Apple's Mail app using my hotmail account.
Safari under iOS 10 using the outlook.com web interface.

Both emails went to my Google account. Pulled the full headers from these two emails. Neither of them had any OS/Browser header info in them.

So I am at a loss to how you are even getting that information considering both MS and Google email services don't track that information in their headers. BTW, I am not even remotely implying that you are making this up. But I will need some more information to help with the analysis.

1) What email service are you receiving these emails on?
2) What program are you using to get the header info?
3) Can you past two examples of the entire header info?
 
Now everything falls into place. Here is what I do know about browsers and "User Agents". There are a lot of browsers out there on iOS and Android that allow the user agent to be changed so it can mimic another browser.

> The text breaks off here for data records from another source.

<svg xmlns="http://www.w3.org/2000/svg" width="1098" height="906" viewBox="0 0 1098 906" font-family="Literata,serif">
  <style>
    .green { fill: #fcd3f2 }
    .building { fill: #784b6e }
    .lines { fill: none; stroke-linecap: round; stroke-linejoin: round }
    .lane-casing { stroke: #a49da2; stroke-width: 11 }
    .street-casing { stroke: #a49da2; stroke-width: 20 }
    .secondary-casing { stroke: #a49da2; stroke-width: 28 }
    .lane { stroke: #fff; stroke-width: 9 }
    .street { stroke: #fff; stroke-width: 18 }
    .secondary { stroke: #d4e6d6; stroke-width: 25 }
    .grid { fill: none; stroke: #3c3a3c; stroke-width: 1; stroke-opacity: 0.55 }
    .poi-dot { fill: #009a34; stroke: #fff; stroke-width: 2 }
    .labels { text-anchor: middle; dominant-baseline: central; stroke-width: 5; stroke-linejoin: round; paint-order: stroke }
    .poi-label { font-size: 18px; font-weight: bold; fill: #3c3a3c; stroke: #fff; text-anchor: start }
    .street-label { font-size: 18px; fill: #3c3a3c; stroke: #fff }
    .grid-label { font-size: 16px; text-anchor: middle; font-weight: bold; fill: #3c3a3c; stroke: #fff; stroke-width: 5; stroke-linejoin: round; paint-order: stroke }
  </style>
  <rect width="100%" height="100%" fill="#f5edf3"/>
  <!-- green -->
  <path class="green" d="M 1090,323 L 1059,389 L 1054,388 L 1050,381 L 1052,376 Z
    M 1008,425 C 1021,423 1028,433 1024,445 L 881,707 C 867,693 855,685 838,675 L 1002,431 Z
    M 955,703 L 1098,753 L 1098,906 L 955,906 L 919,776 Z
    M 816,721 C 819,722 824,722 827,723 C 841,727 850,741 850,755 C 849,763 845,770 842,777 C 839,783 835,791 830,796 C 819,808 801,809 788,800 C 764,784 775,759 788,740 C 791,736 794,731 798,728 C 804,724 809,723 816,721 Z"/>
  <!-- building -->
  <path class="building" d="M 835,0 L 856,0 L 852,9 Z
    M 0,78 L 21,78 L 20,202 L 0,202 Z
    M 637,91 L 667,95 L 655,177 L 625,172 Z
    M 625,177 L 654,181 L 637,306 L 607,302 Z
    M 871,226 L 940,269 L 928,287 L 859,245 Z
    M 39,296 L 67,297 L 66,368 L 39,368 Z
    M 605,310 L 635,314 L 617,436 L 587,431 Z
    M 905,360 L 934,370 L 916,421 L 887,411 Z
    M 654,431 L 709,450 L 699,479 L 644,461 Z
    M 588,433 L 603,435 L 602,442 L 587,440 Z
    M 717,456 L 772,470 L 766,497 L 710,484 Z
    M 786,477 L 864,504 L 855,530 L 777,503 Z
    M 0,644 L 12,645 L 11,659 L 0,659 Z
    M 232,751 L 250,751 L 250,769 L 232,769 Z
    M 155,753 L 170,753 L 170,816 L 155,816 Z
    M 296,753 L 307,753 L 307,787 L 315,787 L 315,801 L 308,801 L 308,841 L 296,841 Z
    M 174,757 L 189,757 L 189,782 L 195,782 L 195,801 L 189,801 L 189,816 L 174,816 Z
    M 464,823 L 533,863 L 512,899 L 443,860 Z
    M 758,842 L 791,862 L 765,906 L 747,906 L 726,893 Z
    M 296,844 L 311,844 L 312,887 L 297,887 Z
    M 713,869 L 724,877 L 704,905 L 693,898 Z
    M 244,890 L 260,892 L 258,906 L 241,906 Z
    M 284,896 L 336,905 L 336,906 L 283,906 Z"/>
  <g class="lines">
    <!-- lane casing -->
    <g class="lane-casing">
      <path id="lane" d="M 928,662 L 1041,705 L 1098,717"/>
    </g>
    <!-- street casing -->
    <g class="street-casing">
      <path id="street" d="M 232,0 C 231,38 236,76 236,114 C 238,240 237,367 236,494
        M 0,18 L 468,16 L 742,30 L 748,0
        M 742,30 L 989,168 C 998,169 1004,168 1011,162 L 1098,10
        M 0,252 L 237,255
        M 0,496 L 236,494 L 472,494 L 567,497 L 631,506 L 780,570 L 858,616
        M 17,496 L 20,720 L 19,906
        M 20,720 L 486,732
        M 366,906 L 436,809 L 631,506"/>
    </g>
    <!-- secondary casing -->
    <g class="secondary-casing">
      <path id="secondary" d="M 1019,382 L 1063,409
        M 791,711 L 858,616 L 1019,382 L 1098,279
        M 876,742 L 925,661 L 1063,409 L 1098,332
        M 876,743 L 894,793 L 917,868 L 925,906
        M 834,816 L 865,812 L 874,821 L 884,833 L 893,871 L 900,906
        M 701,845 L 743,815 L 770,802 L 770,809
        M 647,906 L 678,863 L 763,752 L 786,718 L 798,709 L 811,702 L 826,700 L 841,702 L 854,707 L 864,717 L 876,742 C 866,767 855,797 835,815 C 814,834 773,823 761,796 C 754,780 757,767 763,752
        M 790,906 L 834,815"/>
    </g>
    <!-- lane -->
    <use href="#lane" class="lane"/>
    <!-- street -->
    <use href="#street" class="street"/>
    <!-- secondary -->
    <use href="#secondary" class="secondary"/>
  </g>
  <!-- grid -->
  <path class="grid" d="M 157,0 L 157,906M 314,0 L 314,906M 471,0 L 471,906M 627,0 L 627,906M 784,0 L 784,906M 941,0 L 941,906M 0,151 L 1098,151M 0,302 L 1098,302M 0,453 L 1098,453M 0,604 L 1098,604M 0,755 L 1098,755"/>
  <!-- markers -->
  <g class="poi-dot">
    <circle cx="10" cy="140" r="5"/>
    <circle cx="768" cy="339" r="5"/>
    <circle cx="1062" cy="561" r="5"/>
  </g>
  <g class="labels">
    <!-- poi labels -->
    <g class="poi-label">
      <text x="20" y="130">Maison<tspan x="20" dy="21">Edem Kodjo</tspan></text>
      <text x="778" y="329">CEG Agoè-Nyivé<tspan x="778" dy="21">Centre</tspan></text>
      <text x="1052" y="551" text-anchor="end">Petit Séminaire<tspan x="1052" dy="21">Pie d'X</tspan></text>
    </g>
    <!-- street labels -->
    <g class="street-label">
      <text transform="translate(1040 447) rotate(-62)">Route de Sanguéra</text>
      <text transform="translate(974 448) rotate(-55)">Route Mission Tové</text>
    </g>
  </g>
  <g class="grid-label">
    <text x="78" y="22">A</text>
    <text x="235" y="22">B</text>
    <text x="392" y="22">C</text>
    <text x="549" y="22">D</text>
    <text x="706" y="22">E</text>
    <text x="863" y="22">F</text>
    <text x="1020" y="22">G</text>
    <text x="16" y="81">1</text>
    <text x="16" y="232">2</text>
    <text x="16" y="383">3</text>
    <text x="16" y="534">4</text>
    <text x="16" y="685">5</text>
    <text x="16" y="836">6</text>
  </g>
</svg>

Mercury for iOS probably had the most complete list I have ever seen. So it is highly possible for someone to use three different browsers and make them all give the same user agent response.

But, there are no email apps that I am currently aware of that allow for this type of behavior. And as such the "Mozilla/5.0 (iPhone; CPU iPhone OS 8_3 like MacOS X) AppleWebKt/600.1.4 (KHTML, like Gecko) Mobile/12F70" has a high probability of coming from an iPhone running iOS 8.3. The "Mozilla/5.0 (Windows NT 5.1; rv:11.0) Gecko Firefox/11.0 (via gght.com GoogleImageProxy)" has a moderate probability of coming from a browser (PC, tablet or phone unknown) but also has a moderate probability of a third party app. The interesting part about it is the GoogleImageProxy tag. That only happens, as far as I know, on the second or greater access of an image thru a GMAIL based access to the email. Which means the user was using something (app or browser) that was accessing mail.google.com directly.

As of right now, if you aren't changing the image used in the email, I think you are safe to assume (with a high probability of being correct) that if you see GoogleImageProxy it was done from a browser or gmail based app and anything else is probably a non-gmail based app like Mail for iOS.
 
Thanks again for your response Skull one. I think I found the answer to this question in here
How Gmail Improved Security & Email Analytics by Caching Images | The Cloud Nine Agency
Basically because in 2013 Google made a change in how Gmail handles images, now all images display in messages automatically across desktop, iOS and Android. Instead of serving images directly from their original external host servers, Gmail now serve all images through Google’s own secure proxy servers. According to google, it was done for security purposes: images are checked for known viruses or malware. Also, people don't have to click “display images below” link again which makes things easier. As a consequence the user-agent is now a fake one: "all emails opened in Gmail webmail, or mobile apps will appear to be opened in Firefox in Mountain View, CA. The Firefox user agent data is fake information and is meant to give Gmail users more privacy. All IP geolocation information will now show Mountain View, CA since this is where Google’s image servers are located." I actually tested myself and it is true when you use the Gmail app on the iPhone to open an email, the user-agent return is Mozilla/5.0 (Windows NT 5.1; rv:11.0) Gecko Firefox/11.0 (via gght.com GoogleImageProxy), just as it would look from another platform.
Thanks so much again for your help.
 
Interesting. That actually backs up exactly what I said. The iOS Mail app didn't use the full gmail system and hence you could see its use, but all other access points that do honor mail.google.com are going to be viewed as the same browser. Now my new question is, what versions of Mail under iOS does this theory apply to? Because a few years ago, Apple and Google had a falling out which left the Mail app not able to get real time push notifications of new mail. Which means there might be different access methods today in iOS 10 vs 9 vs 8 vs even 7.